In the context of Windowed Execution, operations are executed in groups (Windows), where operations are grouped according to their Due Time. Every Window has a Start Time, a Duration, and an End Time, and Windows contain only those operations that have a Due Time between Window.startTime and Window.endTime. Logically, all operations within a Window are executed at the same time, some time within the Window. No guaranty is made regarding exactly when, or in what order, an operation will execute within its Window.
The reasons this approach is correct are as follows:
- Operations belonging to the Dependencies set are never executed in this manner - the Due Times of Dependencies operations are never modified as this would affect how dependencies are tracked
- The minimum duration between the Dependency Time and Due Time of any operation in Dependents is known (can be calculated by scanning through workload once), this duration is referred to as Safe Time (SafeT)

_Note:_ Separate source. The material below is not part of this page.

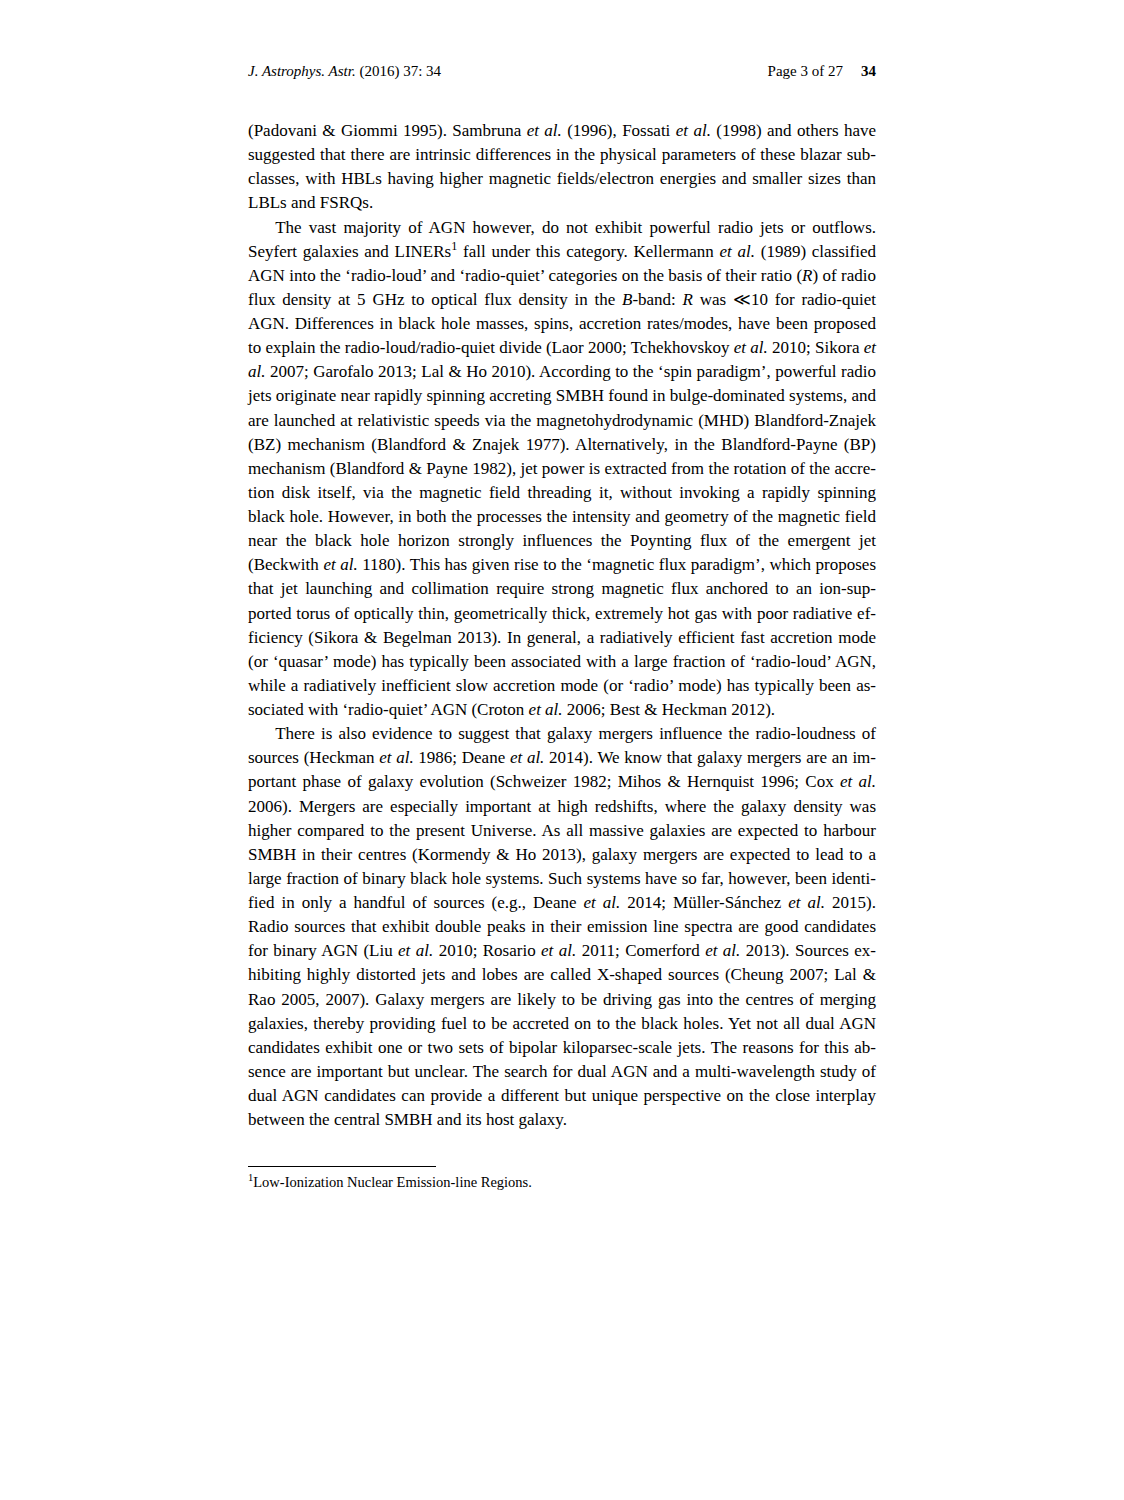J. Astrophys. Astr. (2016) 37: 34 Page 3 of 2734
(Padovani & Giommi 1995). Sambruna et al. (1996), Fossati et al. (1998) and others have suggested that there are intrinsic differences in the physical parameters of these blazar sub-classes, with HBLs having higher magnetic fields/electron energies and smaller sizes than LBLs and FSRQs.
The vast majority of AGN however, do not exhibit powerful radio jets or outflows. Seyfert galaxies and LINERs1 fall under this category. Kellermann et al. (1989) classified AGN into the ‘radio-loud’ and ‘radio-quiet’ categories on the basis of their ratio (R) of radio flux density at 5 GHz to optical flux density in the B-band: R was ≪10 for radio-quiet AGN. Differences in black hole masses, spins, accretion rates/modes, have been proposed to explain the radio-loud/radio-quiet divide (Laor 2000; Tchekhovskoy et al. 2010; Sikora et al. 2007; Garofalo 2013; Lal & Ho 2010). According to the ‘spin paradigm’, powerful radio jets originate near rapidly spinning accreting SMBH found in bulge-dominated systems, and are launched at relativistic speeds via the magnetohydrodynamic (MHD) Blandford-Znajek (BZ) mechanism (Blandford & Znajek 1977). Alternatively, in the Blandford-Payne (BP) mechanism (Blandford & Payne 1982), jet power is extracted from the rotation of the accretion disk itself, via the magnetic field threading it, without invoking a rapidly spinning black hole. However, in both the processes the intensity and geometry of the magnetic field near the black hole horizon strongly influences the Poynting flux of the emergent jet (Beckwith et al. 1180). This has given rise to the ‘magnetic flux paradigm’, which proposes that jet launching and collimation require strong magnetic flux anchored to an ion-supported torus of optically thin, geometrically thick, extremely hot gas with poor radiative efficiency (Sikora & Begelman 2013). In general, a radiatively efficient fast accretion mode (or ‘quasar’ mode) has typically been associated with a large fraction of ‘radio-loud’ AGN, while a radiatively inefficient slow accretion mode (or ‘radio’ mode) has typically been associated with ‘radio-quiet’ AGN (Croton et al. 2006; Best & Heckman 2012).
There is also evidence to suggest that galaxy mergers influence the radio-loudness of sources (Heckman et al. 1986; Deane et al. 2014). We know that galaxy mergers are an important phase of galaxy evolution (Schweizer 1982; Mihos & Hernquist 1996; Cox et al. 2006). Mergers are especially important at high redshifts, where the galaxy density was higher compared to the present Universe. As all massive galaxies are expected to harbour SMBH in their centres (Kormendy & Ho 2013), galaxy mergers are expected to lead to a large fraction of binary black hole systems. Such systems have so far, however, been identified in only a handful of sources (e.g., Deane et al. 2014; Müller-Sánchez et al. 2015). Radio sources that exhibit double peaks in their emission line spectra are good candidates for binary AGN (Liu et al. 2010; Rosario et al. 2011; Comerford et al. 2013). Sources exhibiting highly distorted jets and lobes are called X-shaped sources (Cheung 2007; Lal & Rao 2005, 2007). Galaxy mergers are likely to be driving gas into the centres of merging galaxies, thereby providing fuel to be accreted on to the black holes. Yet not all dual AGN candidates exhibit one or two sets of bipolar kiloparsec-scale jets. The reasons for this absence are important but unclear. The search for dual AGN and a multi-wavelength study of dual AGN candidates can provide a different but unique perspective on the close interplay between the central SMBH and its host galaxy.
1Low-Ionization Nuclear Emission-line Regions.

- A window does not start executing until the dependencies of all its operations have been fulfilled. This is ensured by enforcing that window execution does not start until
GCT >= window.startTime - (SafeT - window.duration) = window.endTime - SafeT; that is, the duration between GCT and the end of the window is no longer than SafeT
The advantages of such an execution mode are as follows:
- As no guarantees are made regarding time or order of operation execution within a Window, GCT no longer needs to be read before the execution of every operation, only before the execution of every window
- Then, as GCT is read less frequently, it follows that it does not need to be communicated between driver processes as frequently. There is no need or benefit to communicating GCT protocol message more frequently than approximately Window.duration, the side effect of which is reduced network traffic
- Further, by making no guarantees regarding the order of execution the driver is free to reschedule operations (within Window bounds). The advantage being that operations can be rearranged in such a way as to reduce unwanted bursts of load during execution, which could otherwise occur while synchronizing GCT during demanding workloads. For example, a uniform scheduler may modify operation Due Times to be uniformly distributed across the Window timespan, to 'smoothen' the load within a Window.

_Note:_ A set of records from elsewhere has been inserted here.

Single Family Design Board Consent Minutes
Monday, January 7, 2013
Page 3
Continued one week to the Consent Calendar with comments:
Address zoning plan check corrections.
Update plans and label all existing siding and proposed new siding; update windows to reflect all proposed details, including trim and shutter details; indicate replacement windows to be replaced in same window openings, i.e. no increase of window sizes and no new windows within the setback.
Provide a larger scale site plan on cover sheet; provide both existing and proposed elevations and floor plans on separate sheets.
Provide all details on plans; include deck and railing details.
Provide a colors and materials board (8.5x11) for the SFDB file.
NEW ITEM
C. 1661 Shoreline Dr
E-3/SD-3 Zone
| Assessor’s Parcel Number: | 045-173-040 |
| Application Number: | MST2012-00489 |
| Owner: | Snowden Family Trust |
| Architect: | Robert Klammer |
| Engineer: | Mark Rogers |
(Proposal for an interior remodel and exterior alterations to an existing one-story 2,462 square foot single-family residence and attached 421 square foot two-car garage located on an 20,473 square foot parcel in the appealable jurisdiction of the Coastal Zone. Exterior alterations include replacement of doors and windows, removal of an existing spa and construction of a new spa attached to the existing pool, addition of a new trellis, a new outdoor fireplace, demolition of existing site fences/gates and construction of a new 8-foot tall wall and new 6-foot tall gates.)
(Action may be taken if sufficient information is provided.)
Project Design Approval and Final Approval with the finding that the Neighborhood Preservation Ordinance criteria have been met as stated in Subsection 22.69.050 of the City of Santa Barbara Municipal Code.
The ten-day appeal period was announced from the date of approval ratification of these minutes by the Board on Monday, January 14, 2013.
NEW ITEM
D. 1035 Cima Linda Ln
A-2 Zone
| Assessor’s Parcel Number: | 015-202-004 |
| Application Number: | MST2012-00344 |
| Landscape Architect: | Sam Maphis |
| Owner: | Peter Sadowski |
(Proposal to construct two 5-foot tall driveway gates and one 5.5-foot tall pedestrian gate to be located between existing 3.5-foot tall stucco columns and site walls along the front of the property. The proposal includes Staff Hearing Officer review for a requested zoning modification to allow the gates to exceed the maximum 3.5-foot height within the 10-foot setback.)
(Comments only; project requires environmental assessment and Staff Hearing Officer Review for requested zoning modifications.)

As with any system, there are trade-offs to this design, particularly regarding Window.duration. The main trade-off is that between 'workload resolution' and scalability. Increasing Window.duration reduces synchronization but also reduces the resolution at which the workload definition is followed. That is, the generated workload becomes less like the workload definition. However, as this is both bounded and configurable, it is not a major concern. This issue is illustrated in Figure 1, where the same stream of events is split into two different workloads based on different size of the Window. The workload with Window size 5 (on the right) has better resolution, especially for the 'bursty' part of the event stream.
Figure 1: Window scheduling
This design also trades a small amount of repeatability for scalability: as there are no timing or ordering guarantees within a window, two executions of the same window are not guaranteed to be equivalent - 'what happens in the window stays in the window'. Despite sacrificing this repeatability, the results of operations do not change. No dependency-altering operations occur during the execution of a Window, therefore results for all queries should be equivalent between two executions of the same workload, there is no effect on the expected result for any given operation.